Not those hopes of the world to come, which my mother reposed in Thee; 
but the hope of learning, which both my parents were too desirous 
I should attain; my father, because he had next to no thought of Thee, 
and of me but vain conceits; my mother, because she accounted that 
those usual courses of learning would not only be no hindrance, but 
even some furtherance towards attaining Thee. For thus I conjecture, 
recalling, as well as I may, the disposition of my parents. The reins, 
meantime, were slackened to me, beyond all temper of due severity, 
to spend my time in sport, yea, even unto dissoluteness in whatsoever 
I affected. And in all was a mist, intercepting from me, O my God, 
the brightness of Thy truth; and mine iniquity burst out as from very 
fatness. 
2.4.9
     Theft is punished by Thy law, O Lord, and the law written in 
the hearts of men, which iniquity itself effaces not. For what thief 
will abide a thief? not even a rich thief, one stealing through want. 
Yet I lusted to thieve, and did it, compelled by no hunger, nor poverty, 
but through a cloyedness of well-doing, and a pamperedness of iniquity.

**ITEMS**.
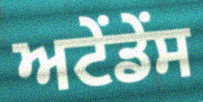
ਅਟੇਂਡੇਂਸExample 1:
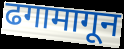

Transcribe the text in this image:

ढगामागून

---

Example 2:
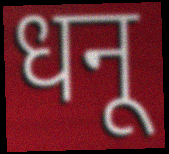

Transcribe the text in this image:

धनू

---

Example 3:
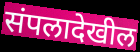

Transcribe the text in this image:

संपलादेखील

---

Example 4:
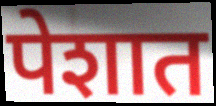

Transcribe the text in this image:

पेशात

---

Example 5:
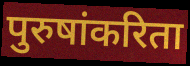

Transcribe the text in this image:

पुरुषांकरिता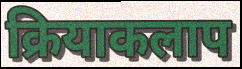
क्रियाकलापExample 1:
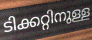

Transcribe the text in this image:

ടിക്കറ്റിനുള്ള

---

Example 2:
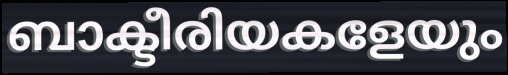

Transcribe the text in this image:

ബാക്ടീരിയകളേയും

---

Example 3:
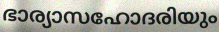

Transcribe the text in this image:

ഭാര്യാസഹോദരിയും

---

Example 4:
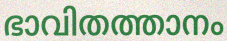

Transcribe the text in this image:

ഭാവിതത്താനം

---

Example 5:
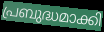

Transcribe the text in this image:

പ്രബുദ്ധമാക്കിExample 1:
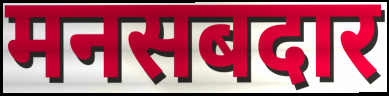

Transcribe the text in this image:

मनसबदार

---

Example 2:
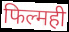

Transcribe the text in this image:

फिल्मही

**PROBLEM TO SOLVE**. Copy out the passage about the parents' hopes and the theft in full, word for word.

**EXERCISE SOLUTION**.
Not those hopes of the world to come, which my mother reposed in Thee; 
but the hope of learning, which both my parents were too desirous 
I should attain; my father, because he had next to no thought of Thee, 
and of me but vain conceits; my mother, because she accounted that 
those usual courses of learning would not only be no hindrance, but 
even some furtherance towards attaining Thee. For thus I conjecture, 
recalling, as well as I may, the disposition of my parents. The reins, 
meantime, were slackened to me, beyond all temper of due severity, 
to spend my time in sport, yea, even unto dissoluteness in whatsoever 
I affected. And in all was a mist, intercepting from me, O my God, 
the brightness of Thy truth; and mine iniquity burst out as from very 
fatness. 
2.4.9
     Theft is punished by Thy law, O Lord, and the law written in 
the hearts of men, which iniquity itself effaces not. For what thief 
will abide a thief? not even a rich thief, one stealing through want. 
Yet I lusted to thieve, and did it, compelled by no hunger, nor poverty, 
but through a cloyedness of well-doing, and a pamperedness of iniquity.